それでも、自分を説明するには尤もなことばかりを言っているのがムカつくところだったりする。
「……どっちだよ…。 いるだろ、あいつが無条件に受け入れるヤツ。 あればっかりは敵わねーんだよ」
さすがに呆れた彷徨が、しぶしぶ真実を白状。子供っぽくふて腐れるのは、三太しかいないから。
「ああ〜〜〜〜なるほどぉ…」
ピンときたらしい三太が、大げさにうんうん頷く。
(……ったく…)
ようやく解放された彷徨が、更衣室のドアに手をかけたとき。
「…でもさぁ、彷徨。 オレはともかく、他のヤツらはそれじゃ納得しないぜぇ?」
「…は?」
ガチャッとドアを開けたら。
「――とりあえず、揉まれて来いっ!」
三太が勢いよく、背中を押した。
「西遠寺ィ! どーゆーことだよ!」
「まさか光月さんを…!」
「ずりーぞ、彷徨ぁっ!!」
「―――な、なんだよ、おまえら!?」
「おまえら、ひっぺがせぇ! こいつにもあるんじゃねーの!? 光月さんのあと!」
「思わず噛みついたアトとか!?」
「ゆ、許せねぇ〜〜〜〜っっ」
「ばっ、ばかやろっ! ねーよ、そんなもんっ! 三太! てめっ、裏切るのか!?」
「ま、真相はあとで発表してやるよ〜光月さんのためになぁ〜?」
「……ルゥにこんなもんつけられてんじゃねーよ」
「…? 彷徨? きゃ…!」
「なななな何するのぉっ!?」
「………昨日のルゥと同じコト」
「おなじ、って…! ルゥくんがするのと彷徨がするのじゃ…」
「これ、なんてゆーか知ってる?」
「……?」
「―――俺の、ってしるし」
☆☆☆
こんばんは、杏です。浮気でスミマセン。
前後編をやめて、長〜い1話にしちゃいました。
しかも思うままにつらつら書いただけなので、おかしなところが多々あるかもしれないです。クオリティレベルアップを放棄した作品です。

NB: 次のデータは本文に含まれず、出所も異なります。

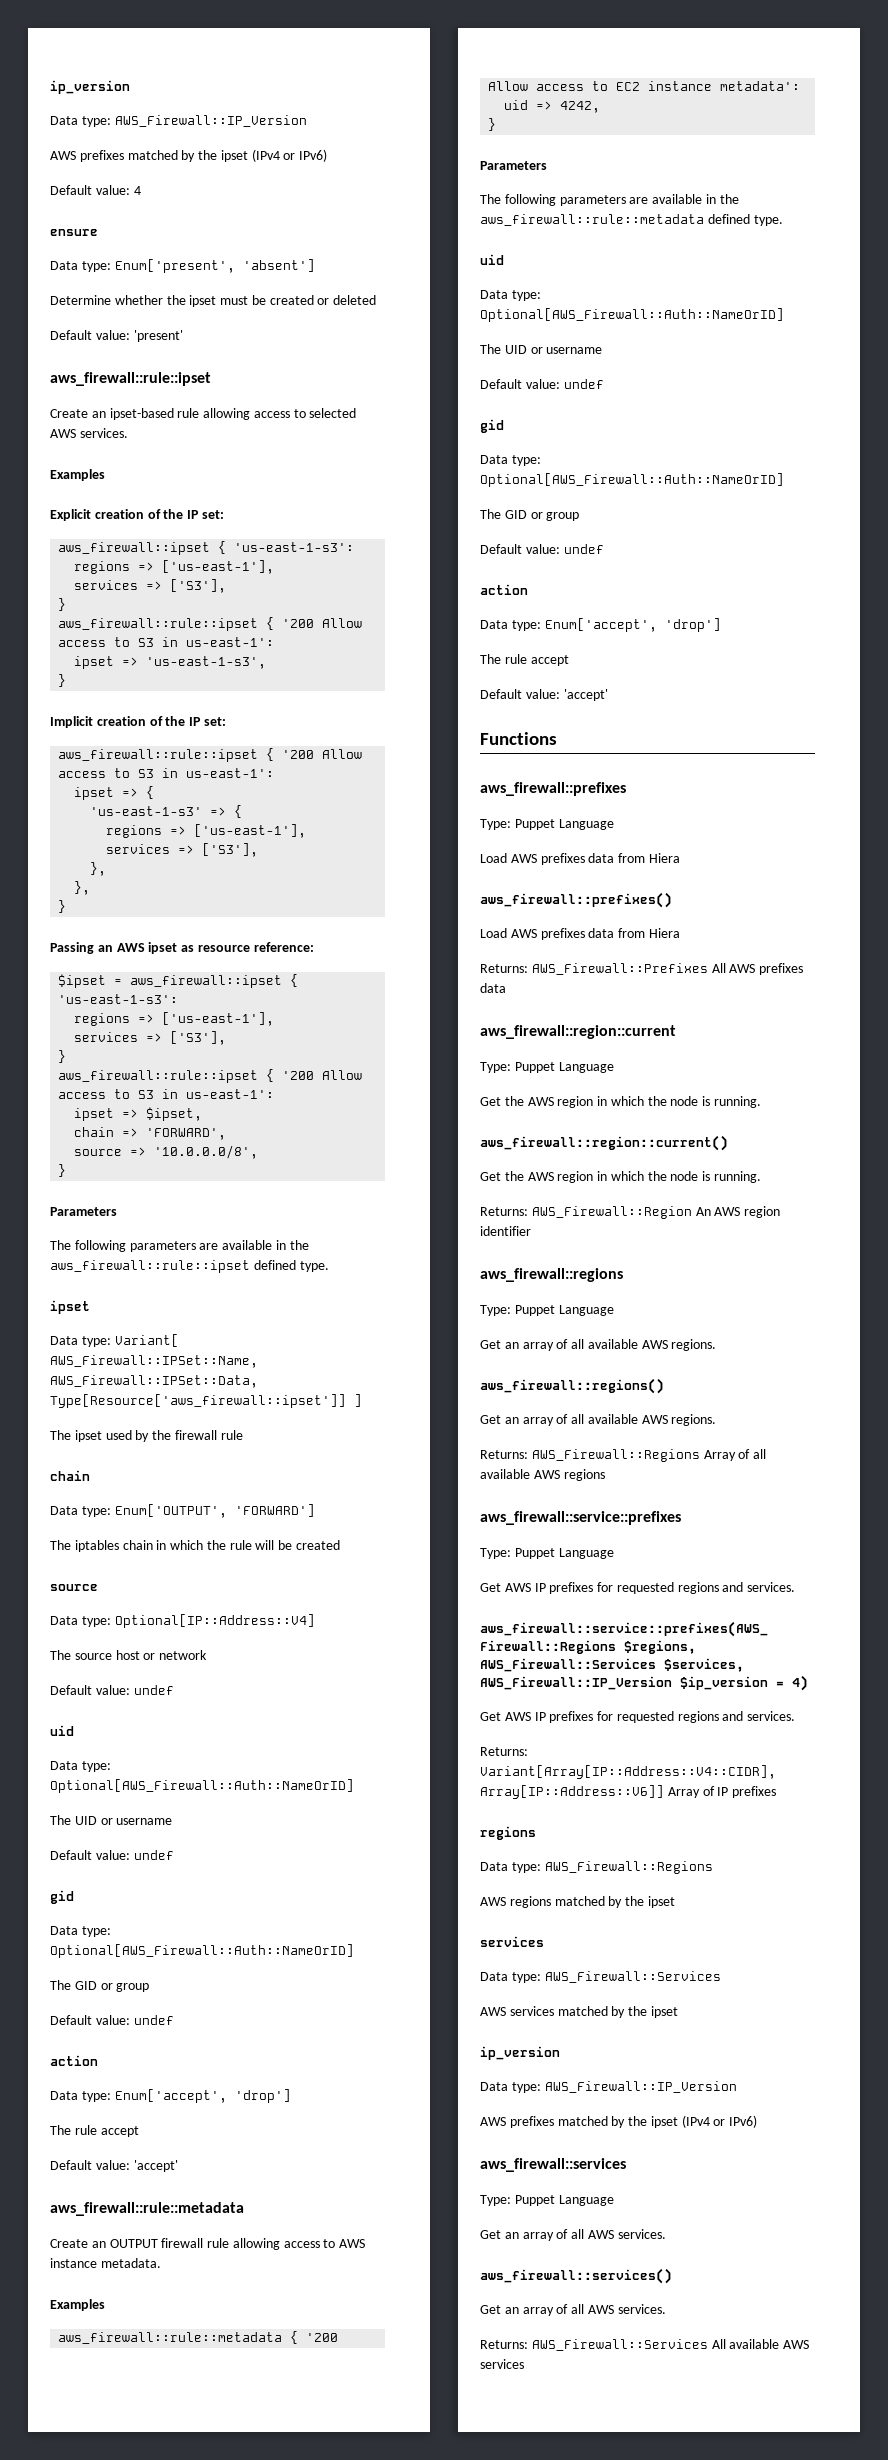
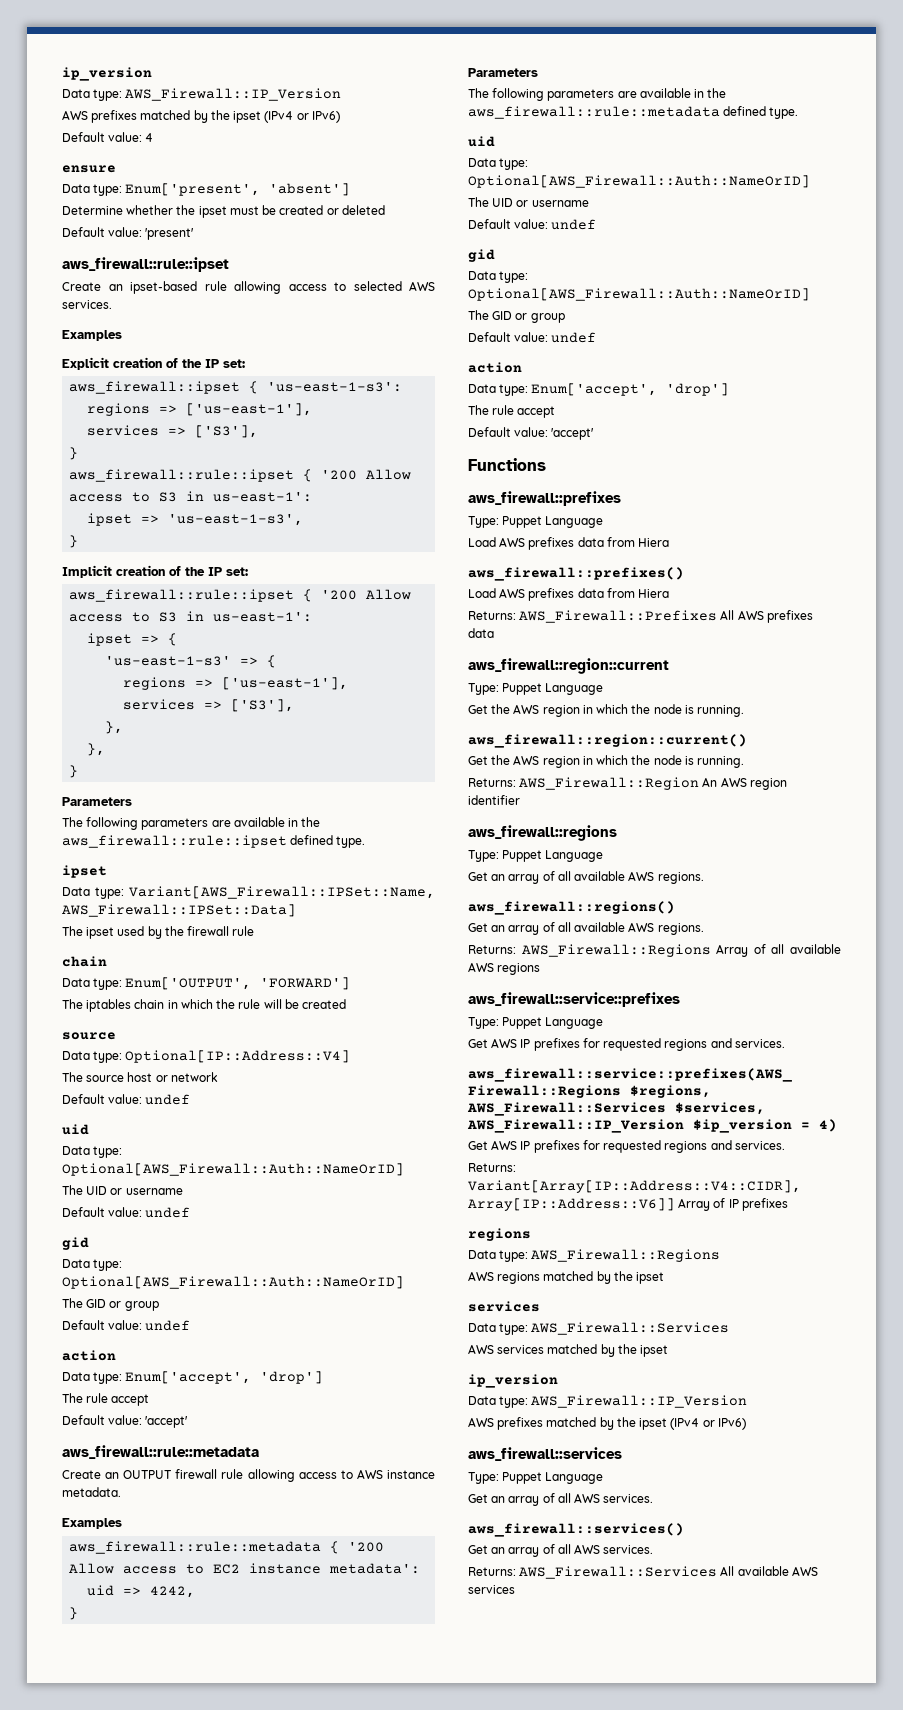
[50,942,314,954] [58,974,299,988] [58,994,179,1004] [74,1012,275,1026] [74,1031,227,1045] [58,1050,67,1063] [58,1069,363,1083] [58,1089,275,1099] [74,1107,203,1121] [74,1127,227,1140] [74,1145,259,1159] [58,1164,67,1177] // Passing an AWS ipset as resource reference: // $ipset = aws_firewall::ipset { 'us-east-1-s3': // regions => ['us-east-1'], // services => ['S3'], // } // aws_firewall::rule::ipset { '200 Allow access to S3 in us-east-1': // ipset => $ipset, // chain => 'FORWARD', // source => '10.0.0.0/8', // } -> (79, 771) none
[114,1334,179,1347] [50,1355,258,1368] [50,1375,258,1388] [50,1394,362,1408] Variant[ AWS_Firewall::IPSet::Name, AWS_Firewall::IPSet::Data, Type[Resource['aws_firewall::ipset']] ] -> [129,886,435,899] [62,904,296,917] Variant[AWS_Firewall::IPSet::Name, AWS_Firewall::IPSet::Data]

このあと、三太くんはどうなったでしょう?生きてるかな?(笑)
ルゥくんに一番をとられた彷徨くん、二回目は死守ですとも!
こんな書き方しか出来なかったのが残念(号泣)
ルゥくんに出来るのかってのがこの作品の一番の突っ込みどころですがw
さて、“指先”の方が行き詰ってます。困った。。。